Bar-On was also proud of efforts of Israel to share its knowledge in agriculture and other technological fields to the Philippines through programs that included inviting agriculture students to visit Israel for a year to study and work with farmers in increasing productivity in agriculture.
The students, he related, were taught how to use greenhouses, how to grow “300 tons of tomatoes every year” and how to make a cow produce 40 liters a milk a day,’ among other things.
Bar-On also talked about Israel’s contribution to assisting victims of Typhoon Yolanda that caused much death and destruction in Luzon and the Visayas last year.
“We donated medical equipment to Bogo City in Cebu,” he said, adding he also turned more than half a million dollars worth of medicine to the Cebu governor. He said Israel was one of the first countries to respond to the disaster. A team of rescuers and medical people were also brought in.
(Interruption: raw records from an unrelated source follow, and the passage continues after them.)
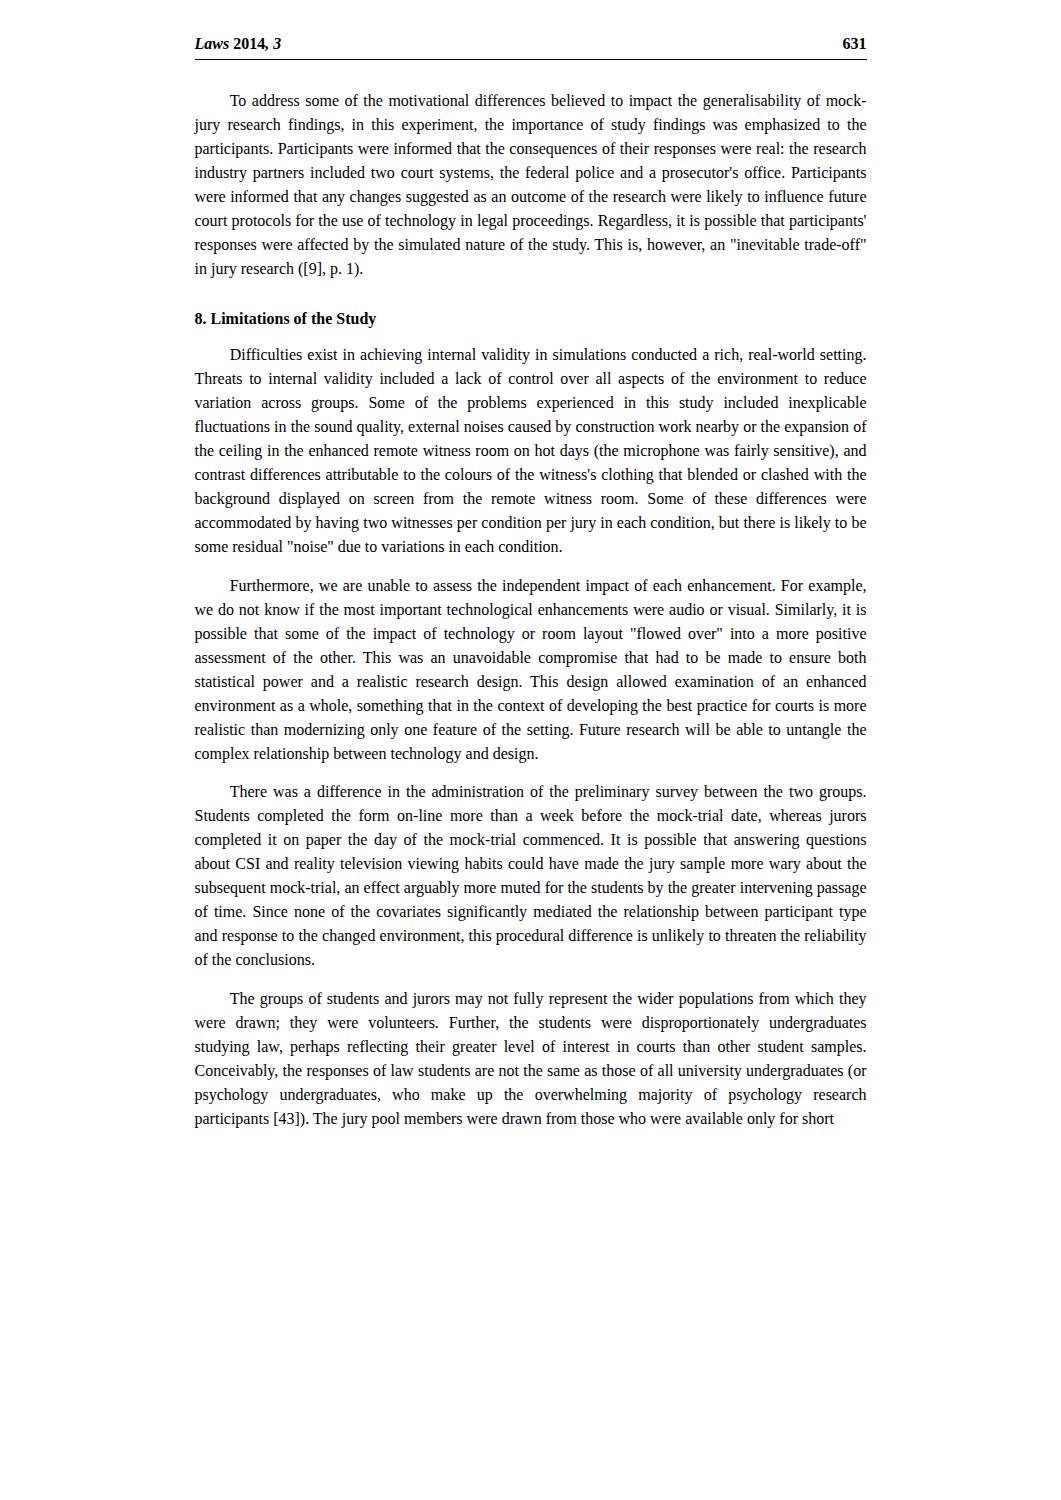Laws 2014, 3 631
To address some of the motivational differences believed to impact the generalisability of mock-jury research findings, in this experiment, the importance of study findings was emphasized to the participants. Participants were informed that the consequences of their responses were real: the research industry partners included two court systems, the federal police and a prosecutor's office. Participants were informed that any changes suggested as an outcome of the research were likely to influence future court protocols for the use of technology in legal proceedings. Regardless, it is possible that participants' responses were affected by the simulated nature of the study. This is, however, an "inevitable trade-off" in jury research ([9], p. 1).
8. Limitations of the Study
Difficulties exist in achieving internal validity in simulations conducted a rich, real-world setting. Threats to internal validity included a lack of control over all aspects of the environment to reduce variation across groups. Some of the problems experienced in this study included inexplicable fluctuations in the sound quality, external noises caused by construction work nearby or the expansion of the ceiling in the enhanced remote witness room on hot days (the microphone was fairly sensitive), and contrast differences attributable to the colours of the witness's clothing that blended or clashed with the background displayed on screen from the remote witness room. Some of these differences were accommodated by having two witnesses per condition per jury in each condition, but there is likely to be some residual "noise" due to variations in each condition.
Furthermore, we are unable to assess the independent impact of each enhancement. For example, we do not know if the most important technological enhancements were audio or visual. Similarly, it is possible that some of the impact of technology or room layout "flowed over" into a more positive assessment of the other. This was an unavoidable compromise that had to be made to ensure both statistical power and a realistic research design. This design allowed examination of an enhanced environment as a whole, something that in the context of developing the best practice for courts is more realistic than modernizing only one feature of the setting. Future research will be able to untangle the complex relationship between technology and design.
There was a difference in the administration of the preliminary survey between the two groups. Students completed the form on-line more than a week before the mock-trial date, whereas jurors completed it on paper the day of the mock-trial commenced. It is possible that answering questions about CSI and reality television viewing habits could have made the jury sample more wary about the subsequent mock-trial, an effect arguably more muted for the students by the greater intervening passage of time. Since none of the covariates significantly mediated the relationship between participant type and response to the changed environment, this procedural difference is unlikely to threaten the reliability of the conclusions.
The groups of students and jurors may not fully represent the wider populations from which they were drawn; they were volunteers. Further, the students were disproportionately undergraduates studying law, perhaps reflecting their greater level of interest in courts than other student samples. Conceivably, the responses of law students are not the same as those of all university undergraduates (or psychology undergraduates, who make up the overwhelming majority of psychology research participants [43]). The jury pool members were drawn from those who were available only for short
He also said Israel also conducted disaster management workshops in Cebu and plans to do more of this to help people prepare for disasters.
“We will continue with these workshops and drills in November and December at the municipal and province level,” Bar-On said.
He underscored the need for closer coordination in relief and rehabilitation work, proposing that this be handled by one authority. “If each municipality works alone, then there is no management,” he added.